Allison is a fourth-generation Flathead Valley resident, who, after receiving his law degree from the University of Montana in 1975, worked as a public defender and in private civil cases. He spent over 30 years as a public defender and believes that experience gives him one of his strengths, which is an insight into people, and he rarely gets irritable or cranky.

Allison said his weakness is that he has relatively little experience in some parts of the law.

Ulbricht has been Kalispell’s municipal judge for 18 years. She received her law degree from the University of Idaho and started her legal career as a law clerk 24 years ago. She moved into insurance defense, and was then voted onto the bench.

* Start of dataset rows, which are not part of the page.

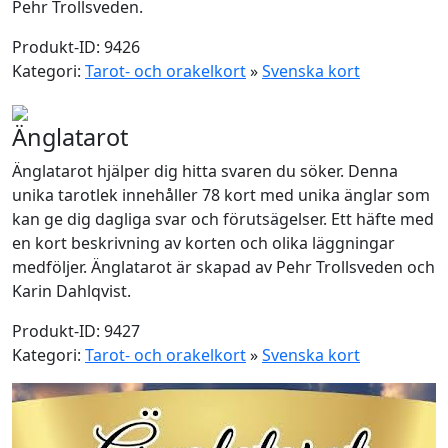
Pehr Trollsveden.
Produkt-ID: 9426
Kategori:
Tarot- och orakelkort
»
Svenska kort
Änglatarot
Änglatarot hjälper dig hitta svaren du söker. Denna
unika tarotlek innehåller 78 kort med unika änglar som
kan ge dig dagliga svar och förutsägelser. Ett häfte med
en kort beskrivning av korten och olika läggningar
medföljer. Änglatarot är skapad av Pehr Trollsveden och
Karin Dahlqvist.
Produkt-ID: 9427
Kategori:
Tarot- och orakelkort
»
Svenska kort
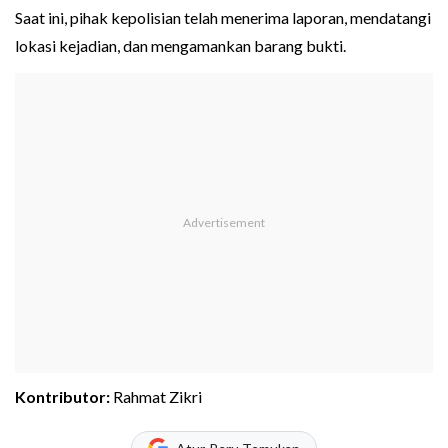
Saat ini, pihak kepolisian telah menerima laporan, mendatangi
lokasi kejadian, dan mengamankan barang bukti.
Kontributor:
Rahmat Zikri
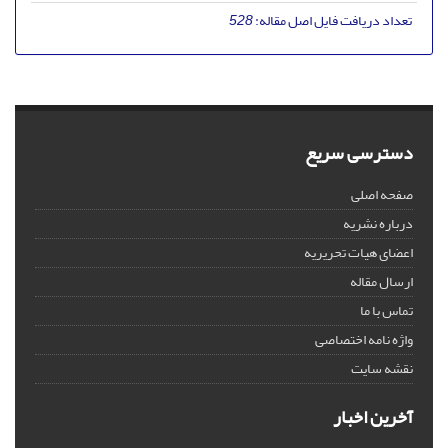
تعداد دریافت فایل اصل مقاله:
528
دسترسی سریع
صفحه اصلی
درباره نشریه
اعضای هیات تحریریه
ارسال مقاله
تماس با ما
واژه نامه اختصاصی
نقشه سایت
آخرین اخبار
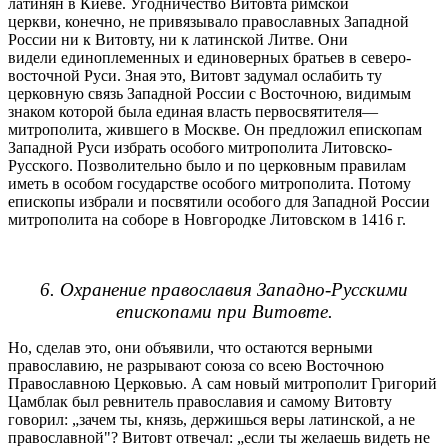
латинян в Киеве. Угодничество Витовта римской
церкви, конечно, не привязывало православных Западной
России ни к Витовту, ни к латинской Литве. Они
видели единоплеменных и единоверных братьев в северо-
восточной Руси. Зная это, Витовт задумал ослабить ту
церковную связь Западной России с Восточною, видимым
знаком которой была единая власть первосвятителя—
митрополита, жившего в Москве. Он предложил епископам
Западной Руси избрать особого митрополита Литовско-
Русского. Позволительно было и по церковным правилам
иметь в особом государстве особого митрополита. Потому
епископы избрали и посвятили особого для Западной России
митрополита на соборе в Новгородке Литовском в 1416 г.
6. Охранение православия Западно-Русскими
епископами при Витовте.
Но, сделав это, они объявили, что остаются верными
православию, не разрывают союза со всею Восточною
Православною Церковью. А сам новый митрополит Григорий
Цамблак был ревнитель православия и самому Витовту
говорил: „зачем ты, князь, держишься веры латинской, а не
православной"? Витовт отвечал: „если ты желаешь видеть не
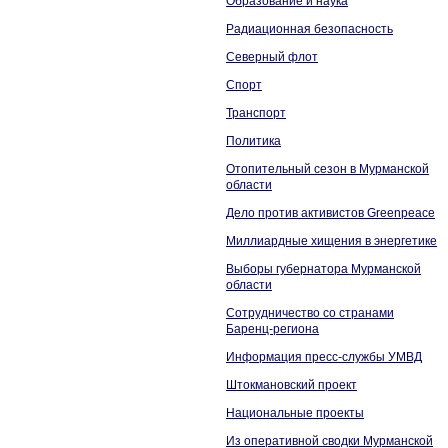
Образование и наука
Радиационная безопасность
Северный флот
Спорт
Транспорт
Политика
Отопительный сезон в Мурманской
области
Дело против активистов Greenpeace
Миллиардные хищения в энергетике
Выборы губернатора Мурманской
области
Сотрудничество со странами
Баренц-региона
Информация пресс-службы УМВД
Штокмановский проект
Национальные проекты
Из оперативной сводки Мурманской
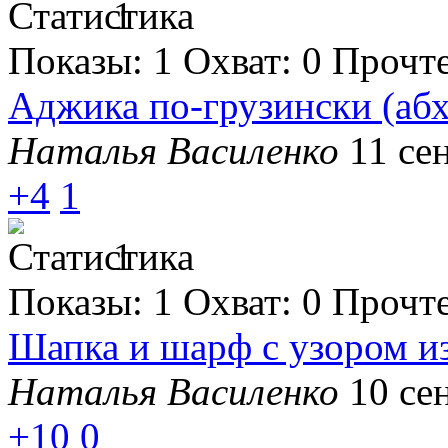
1
Показы:
1
Охват:
0
Прочт
Аджика по-грузински (абх
Наталья Василенко
11 се
+4
1
1
Показы:
1
Охват:
0
Прочт
Шапка и шарф с узором и
Наталья Василенко
10 се
+10
0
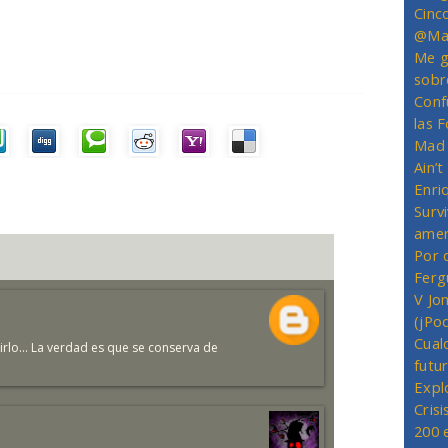
Cinc
@Mas
Me g
sobr
Conf
las 
Mad 
Ain’
Enriq
Survi
amer
Por 
Ferg
V Jo
(jPo
Cual
irlo... La verdad es que se conserva de
futu
Expl
Crisi
200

Ulbricht deals largely with adult and juvenile misdemeanors, and also runs the DUI and Drug Court, as well as the Domestic Violence Accountability Court. Her strengths are her experience on the bench and her leadership, Ulbricht said, and her weakness is that she “may be considered boring” because she is so consistent.

Ceravolo graduated from Flathead High School in 1976 and went to undergraduate and law school at the University of Montana. She was part of the ROTC, and after law school reported for duty at the University of Virginia to learn military law.

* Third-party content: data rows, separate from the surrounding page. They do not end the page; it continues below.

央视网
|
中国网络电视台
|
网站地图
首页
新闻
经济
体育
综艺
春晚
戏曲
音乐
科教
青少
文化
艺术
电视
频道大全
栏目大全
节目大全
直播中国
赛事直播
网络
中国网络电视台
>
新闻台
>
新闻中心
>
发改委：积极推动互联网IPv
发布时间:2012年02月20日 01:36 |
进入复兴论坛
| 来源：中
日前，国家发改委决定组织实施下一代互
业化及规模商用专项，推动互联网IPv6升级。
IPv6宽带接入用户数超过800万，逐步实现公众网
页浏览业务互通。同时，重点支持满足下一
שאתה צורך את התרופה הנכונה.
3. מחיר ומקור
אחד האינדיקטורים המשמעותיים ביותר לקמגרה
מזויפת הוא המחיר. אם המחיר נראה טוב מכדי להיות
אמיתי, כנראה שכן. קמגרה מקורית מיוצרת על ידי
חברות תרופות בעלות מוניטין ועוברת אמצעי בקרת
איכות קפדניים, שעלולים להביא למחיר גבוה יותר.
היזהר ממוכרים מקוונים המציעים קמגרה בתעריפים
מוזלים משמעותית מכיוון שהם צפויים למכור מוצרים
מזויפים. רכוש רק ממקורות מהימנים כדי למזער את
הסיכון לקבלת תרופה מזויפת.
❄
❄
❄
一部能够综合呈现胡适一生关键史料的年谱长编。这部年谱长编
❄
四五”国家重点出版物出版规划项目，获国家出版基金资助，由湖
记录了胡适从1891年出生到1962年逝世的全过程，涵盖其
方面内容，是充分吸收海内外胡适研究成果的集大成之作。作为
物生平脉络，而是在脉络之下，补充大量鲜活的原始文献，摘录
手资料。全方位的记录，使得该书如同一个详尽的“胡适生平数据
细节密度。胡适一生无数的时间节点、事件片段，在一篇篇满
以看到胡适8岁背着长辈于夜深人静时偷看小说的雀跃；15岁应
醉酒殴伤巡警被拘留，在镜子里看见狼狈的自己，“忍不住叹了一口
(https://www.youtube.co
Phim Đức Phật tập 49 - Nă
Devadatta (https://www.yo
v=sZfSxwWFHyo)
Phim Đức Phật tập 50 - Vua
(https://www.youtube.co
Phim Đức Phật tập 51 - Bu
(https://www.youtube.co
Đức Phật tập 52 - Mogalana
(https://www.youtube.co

Eventually, she was stationed in Hawaii, in charge of legal services for thousands of soldiers, Ceravolo said. She returned to Montana in 1992 after serving abroad and began her private law and mediation practice, with a focus on civil and family matters. One of her strengths is that, as a mediator, she has the experience of looking at cases from all angles and fairly. Her weakness is that she can sometimes work too hard at making sure people feel everything is fair, she said.

As for the other questions from the panel, the candidates largely agreed on their answers. Rulings should be made from the bench whenever possible and case backlogs should be avoided, they said, and the court can be more efficient with technology in the courtrooms and through determining which civil cases can be decided through mediation.

Proper judicial temperament should include patience, understanding, empathy, respect and the ability to make impartial decisions, the candidates said.